Passage provided:

------------------------------------------------------------------------

The Nationals also have questions about Greg Hunt’s Department of the Environment retaining responsibility for the Commonwealth Environmental Water Holder, which manages environmental water holdings in the Murray-Darling Basin.

Joyce, who has written to the prime minister about responsibilities, said ministers were in the “process of negotiating the role we do” including the tasks for assistant ministers.

He said the honouring of the Coalition agreement, reached before Turnbull was sworn in as prime minister, was “crucial for how the Coalition works”.

“A Coalition is a business arrangement between two different parties and within that certain requirements are there and we support the prime minister and we support legislation and with that comes other things and one of the issues there was that water returned to agriculture and I’m absolutely certain that that will happen,” he told the ABC’s Radio National on Monday.

Other Nationals are closely watching the outcome of the talks, with vague threats of crossing the floor on future government bills. The Australian newspaper quoted a Nationals MP as saying that a successful resolution would allow Turnbull to have a “non-eventful” run to the election due in 2016.

Turnbull faced an early embarrassment on 15 September, his first day as prime minister, when three Nationals senators crossed the floor to support a symbolic Greens motion advocating changes to competition laws. Two others abstained from the vote.

Labor and the Liberals did not support the motion, which was about the introduction of a so-called “effects test” backed by small business but opposed by big business. The issue had previously divided Tony Abbott’s cabinet, which deferred consideration of the issue shortly before the spill.

------------------------------------------------------------------------

Input data:
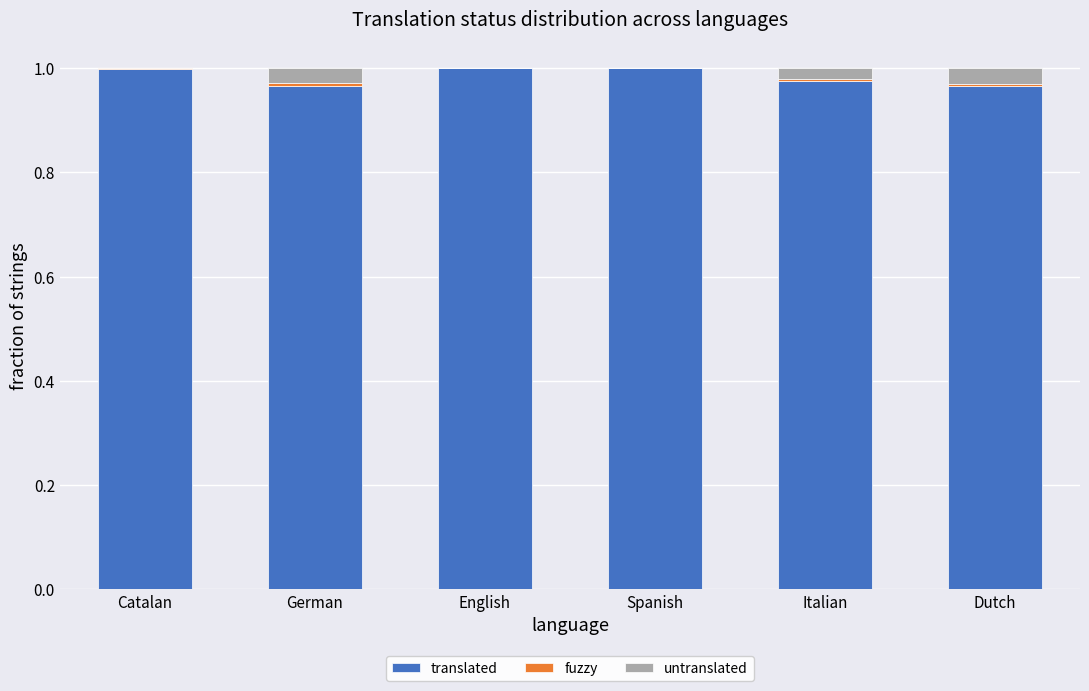

Are the bars grouped side by side (vs. stacked)?

No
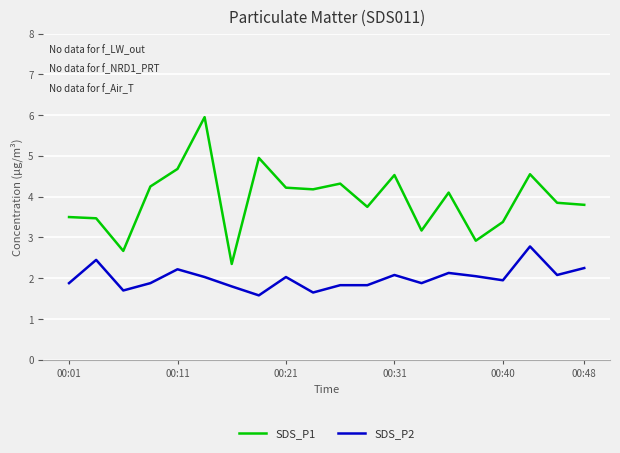

Which series has the widest spread of values?

SDS_P1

------------------------------------------------------------------------

What is being asked: Continue the news report on the Nationals and the Coalition agreement from the point where it stops. The lines have no role here.

Answer section:
The composition of the Senate means that the government needs support from at least six of the eight crossbench senators to pass any legislation opposed by Labor and the Greens. But those numbers assume that no Nationals senators cross the floor to vote with the opposition.

In Senate question time on Monday, Labor’s upper house leader, Penny Wong, asked for clarity about water responsibilities.

Tasmanian Liberal frontbencher Richard Colbeck, who represents Joyce in the upper house, said there were “still negotiations being conducted between minister Joyce and his assistant minister in relation to the overall specifics”.

Colbeck played down the tensions, saying Nationals and Liberals were concerned about proper water allocation and the health of the Murray-Darling Basin.

“In my view there is no differential between the National party and the Liberal party in this space. We are a very, very contented Coalition. We are working very closely together,” he said.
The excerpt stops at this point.